• [Work task]:
Determine the number of lines in the listing below in which the word "after" is present, and state it without comment.

• [Information provided]:
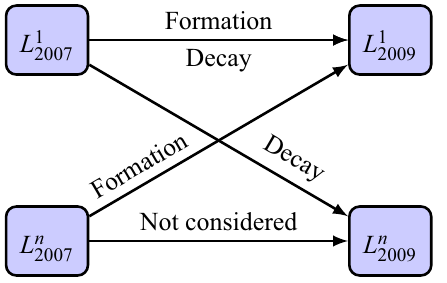
Figure 6. The relationships that have been considered for analyses. All pairs that were mutually in top 5 1 ranks in the year 2007 (represented by L 2007 ) and after a rise or decay in call activity still remain in top 5 in 1 −→ L n L 1 the year 2009 ( L 2009 ) along with pairs whose ranks become lower than 5 ( 2007 2009 : decay where n in n −→ L 1 the superscript represents any rank lower than 5) or rise from a lower rank to a higher one ( L 2007 2009 : formation) have been considered. Only pairs that remain in lower ranks have not been considered. The arrows have been labelled accordingly to show the change in the ranks. Relationships having users with ranks lower than 5 in 2007 and remain low in 2009 have not been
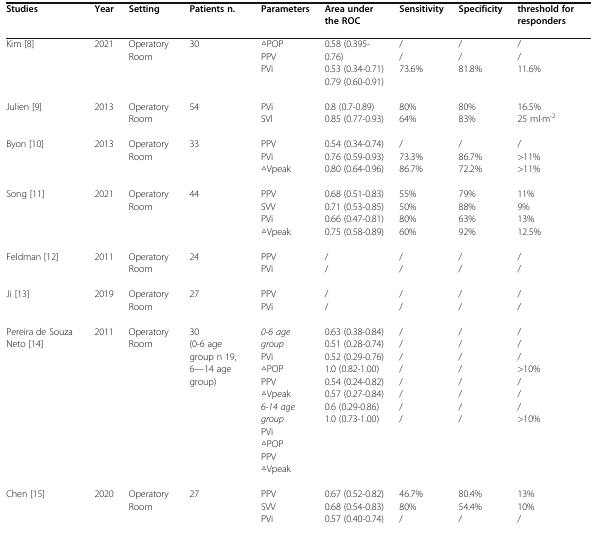
Table 1 (abstract A138). Parameters, area under receiver operating characteristic (ROC) curve, sensitivity, specificity and threshold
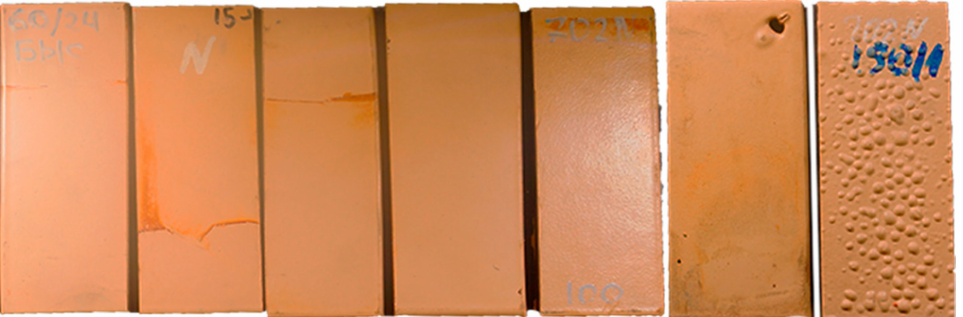
Figure 16. Change in the surface state of coated specimens after autoclave decompression tests as the test temperature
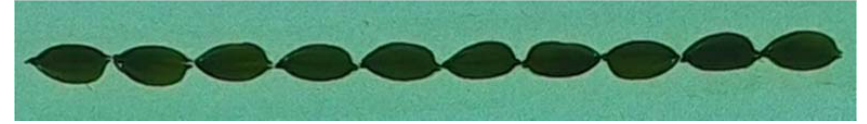
Figure 5. Image of rice grains without overlap.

• [Finished exercise]:
2